* [REQUIRED WORK]:
Extend the statute text below on fines and court orders for offenders, picking up after its last sentence.

* [READING TEXT]:
The judge may also, in the judgment, order the forfeiture of the property seized during an inspection or investigation. The rules set out in the Code of Penal Procedure (chapter C-25.1) apply to the property forfeited.
2022, c. 8, s. 1.
56. The prosecutor must give the offender at least 10 days’ prior notice of any application concerning subparagraphs 5 and 6 of the first paragraph of section 55, unless the parties are in the presence of a judge. The judge must, before issuing an order concerning those applications and on the request of the offender, grant the offender what the judge considers a reasonable period of time in which to present evidence with regard to the prosecutor’s application.
2022, c. 8, s. 1.
57. When someone refuses or neglects to do something ordered by the court, the Minister may cause the thing to be done at the expense of the offender and may recover the costs from the offender, with interest and other charges.
2022, c. 8, s. 1.
58. When determining a fine higher than the minimum fine prescribed in this Act or the Acts concerned, or when determining the time within which an amount must be paid, the judge may take into account the offender’s ability to pay, provided the offender provides proof of assets and liabilities.
2022, c. 8, s. 1.

* [STORED DATA]:

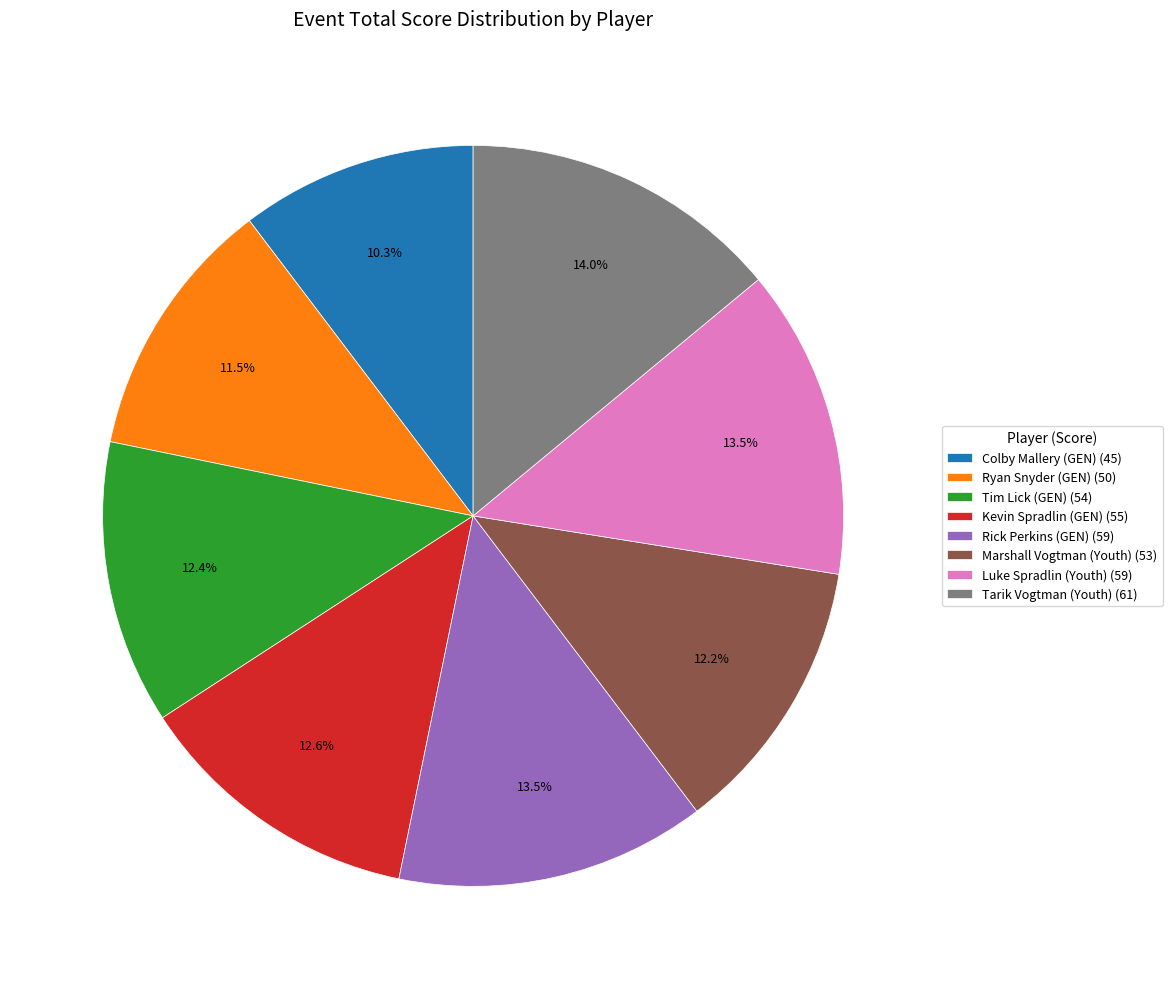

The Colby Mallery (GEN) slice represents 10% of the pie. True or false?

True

* * *

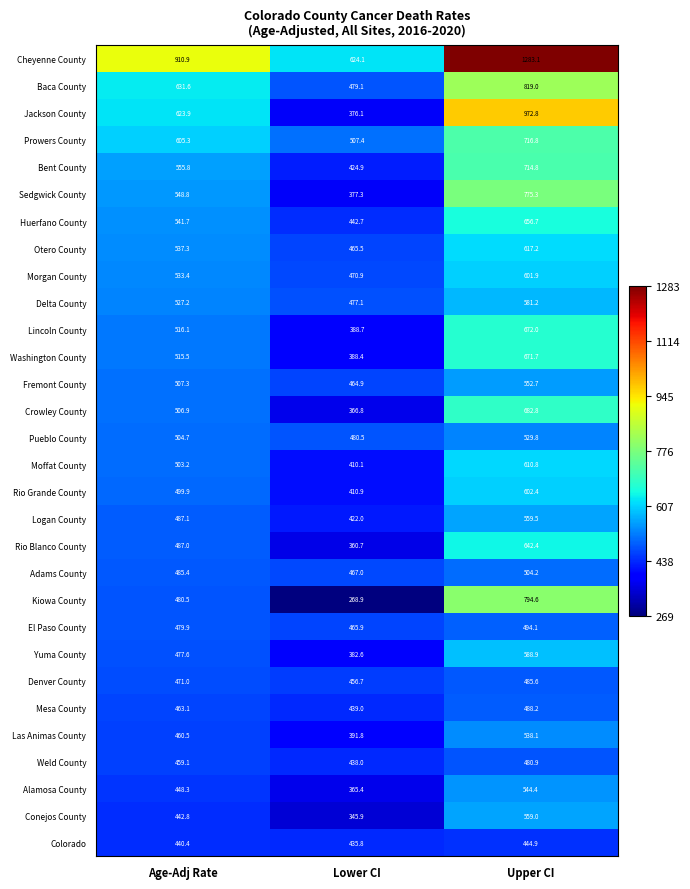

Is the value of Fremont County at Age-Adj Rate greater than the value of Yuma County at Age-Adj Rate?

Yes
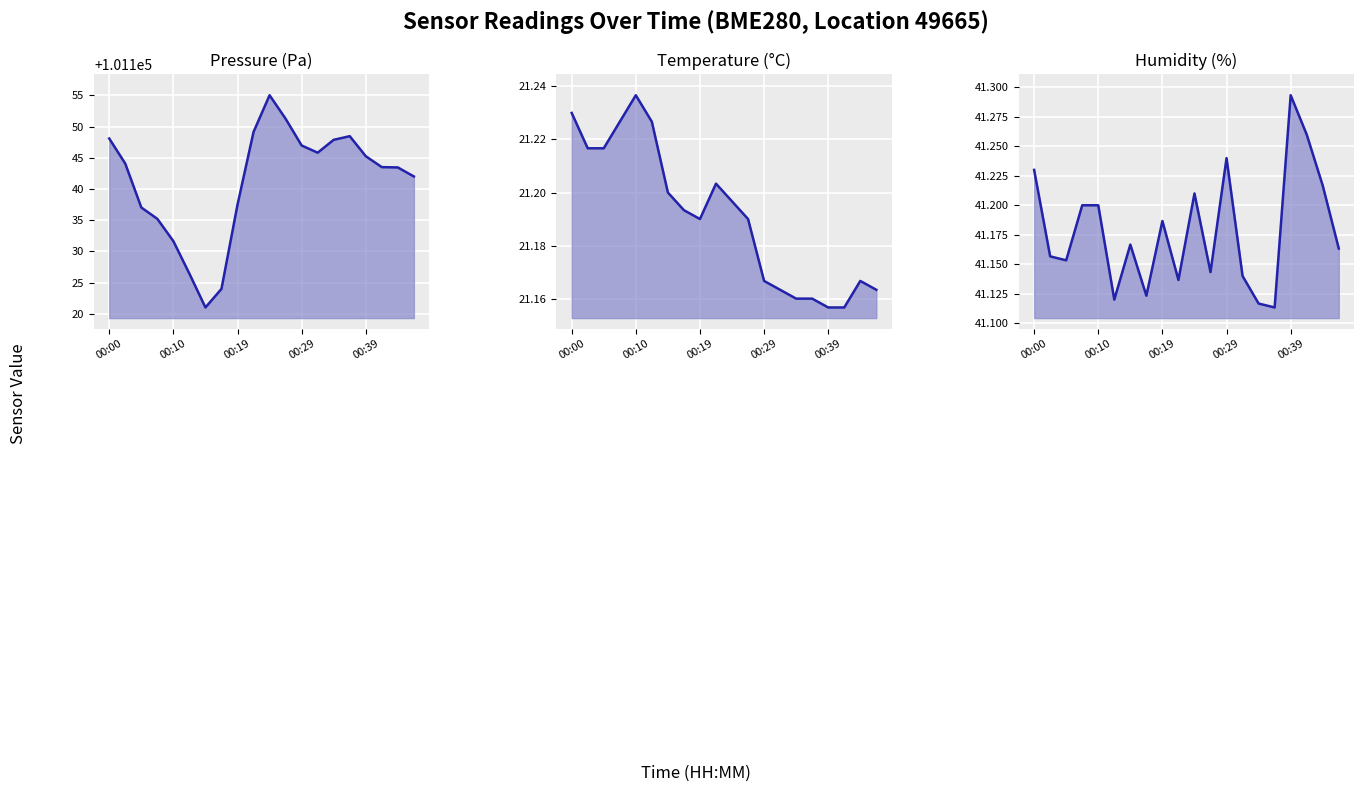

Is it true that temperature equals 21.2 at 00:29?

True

* [SOLVED PROBLEM]:
59. The prescription period for penal proceedings for offences under this Act or the Acts concerned is the longer of
(1)  five years from the date the offence was committed; or
(2)  two years from the date on which the inspection or penal investigation that led to the discovery of the offence began
(a)  if false declarations were made to the Minister, an inspector, a penal or administrative investigator, a person responsible for lending assistance to or accompanying them or a person authorized by the Minister under the second paragraph of section 4 or the first paragraph of section 17; or
(b)  in the other cases provided for by the Acts concerned.
In the cases referred to in subparagraph 2 of the first paragraph, the certificate of the Minister, the inspector or the investigator constitutes, in the absence of evidence to the contrary, conclusive proof of the date on which the inspection or investigation began.
2022, c. 8, s. 1.
CHAPTER VI
CLAIMS AND RECOVERY
2022, c. 8, s. 1.
60. The Minister may claim payment from any person of an amount owed to the Minister under this Act or the Acts concerned by notification of a notice of claim.
If a notice of claim applies to more than one debtor, the debtors are solidarily liable.
2022, c. 8, s. 1.
61. Despite section 60, the claim is made
(1)  by the person designated by the Minister under section 17 if it concerns sending a notice of execution; or
(2)  by the person designated by the Minister under section 22 if it concerns imposing a monetary administrative penalty.
2022, c. 8, s. 1.
62. Unless otherwise provided, any amount owing bears interest at the rate determined under the first paragraph of section 28 of the Tax Administration Act (chapter A-6.002), from the 31st day after notification of the notice referred to in section 61.
The interest is capitalized monthly.
2022, c. 8, s. 1.
63. The notice of claim must indicate
(1)  the amount claimed;
(2)  the reasons why the amount is owing; and
(3)  the time from which it bears interest.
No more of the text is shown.